* [What to produce] Everything from the line containing "ring mcp: (329, 211)" through the line containing "pinky tip: (311, 319)" in the listing below should be copied exactly, and nothing more.

━━ Excerpted records ━━

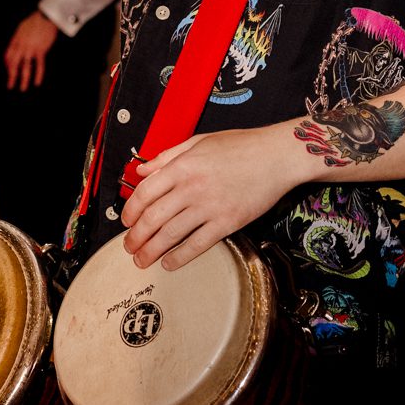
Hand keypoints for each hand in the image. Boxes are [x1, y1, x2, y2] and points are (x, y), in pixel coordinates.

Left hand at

━━━
━━ Excerpted records ━━

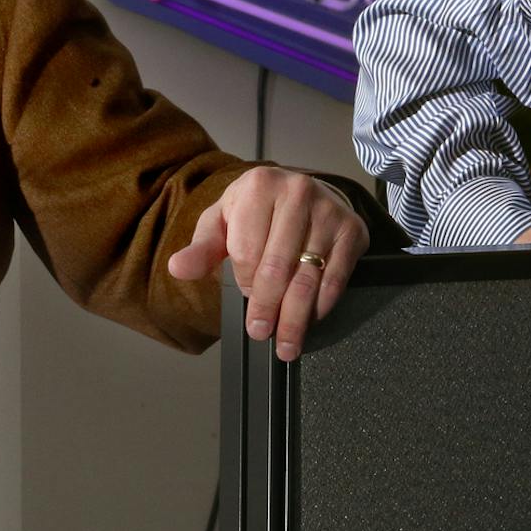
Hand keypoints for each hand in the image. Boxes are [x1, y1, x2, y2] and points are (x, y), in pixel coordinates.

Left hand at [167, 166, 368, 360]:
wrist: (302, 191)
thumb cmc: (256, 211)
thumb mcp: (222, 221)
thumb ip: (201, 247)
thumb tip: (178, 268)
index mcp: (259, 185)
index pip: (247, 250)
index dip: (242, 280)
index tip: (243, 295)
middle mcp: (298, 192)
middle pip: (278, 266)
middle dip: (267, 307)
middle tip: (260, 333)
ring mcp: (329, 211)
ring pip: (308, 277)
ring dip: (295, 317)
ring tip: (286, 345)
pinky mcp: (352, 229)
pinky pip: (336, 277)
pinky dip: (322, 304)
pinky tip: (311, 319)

━━━
━━ Excerpted records ━━

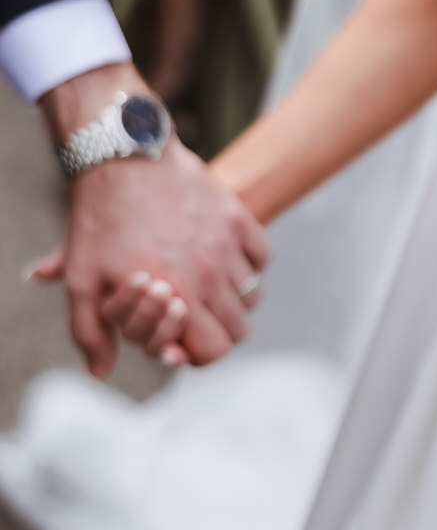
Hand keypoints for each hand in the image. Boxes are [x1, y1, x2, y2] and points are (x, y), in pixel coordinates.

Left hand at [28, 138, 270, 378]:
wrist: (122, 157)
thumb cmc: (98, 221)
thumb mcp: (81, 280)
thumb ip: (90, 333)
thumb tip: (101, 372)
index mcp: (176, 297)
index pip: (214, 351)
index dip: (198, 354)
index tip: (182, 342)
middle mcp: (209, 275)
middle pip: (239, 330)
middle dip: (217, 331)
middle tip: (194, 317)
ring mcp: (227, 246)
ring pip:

━━━

* [Reply to the task]
ring mcp: (329, 211)
ring pip: (308, 277)
ring dip: (295, 317)
ring tip: (286, 345)
pinky mcp: (352, 229)
pinky pip: (336, 277)
pinky dip: (322, 304)
pinky tip: (311, 319)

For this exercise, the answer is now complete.